TASK:
Each line below with the string "dirección" should be copied.

LISTED ENTRIES:

------------------------------------------------

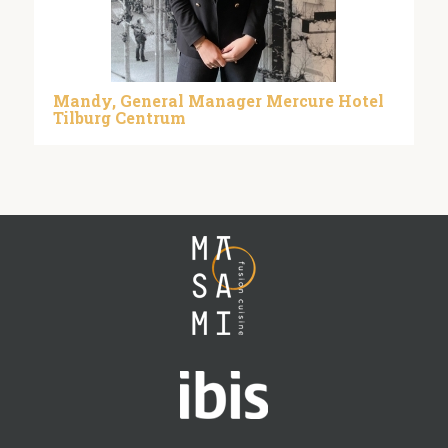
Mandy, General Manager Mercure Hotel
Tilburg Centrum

------------------------------------------------

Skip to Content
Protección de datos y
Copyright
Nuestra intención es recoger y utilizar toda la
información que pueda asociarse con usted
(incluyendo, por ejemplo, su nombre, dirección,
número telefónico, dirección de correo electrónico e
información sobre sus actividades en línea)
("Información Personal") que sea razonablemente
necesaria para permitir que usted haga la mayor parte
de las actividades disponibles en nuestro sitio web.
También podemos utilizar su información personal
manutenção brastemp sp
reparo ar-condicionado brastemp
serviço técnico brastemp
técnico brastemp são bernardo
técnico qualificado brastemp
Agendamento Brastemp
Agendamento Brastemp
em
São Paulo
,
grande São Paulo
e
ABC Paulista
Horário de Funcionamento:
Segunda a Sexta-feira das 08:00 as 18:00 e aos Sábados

------------------------------------------------

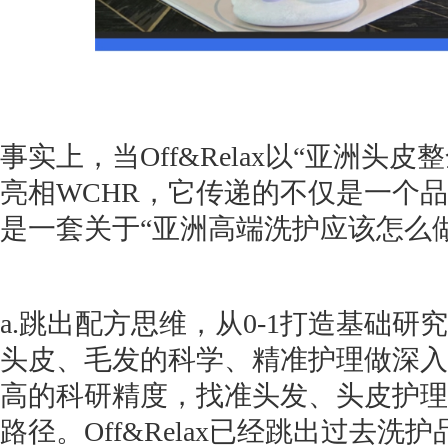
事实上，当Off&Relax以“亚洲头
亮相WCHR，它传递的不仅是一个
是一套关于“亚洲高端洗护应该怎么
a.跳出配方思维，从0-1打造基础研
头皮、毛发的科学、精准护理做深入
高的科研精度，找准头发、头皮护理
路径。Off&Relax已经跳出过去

------------------------------------------------

RESULT OF THE TASK:
(incluyendo, por ejemplo, su nombre, dirección,
número telefónico, dirección de correo electrónico e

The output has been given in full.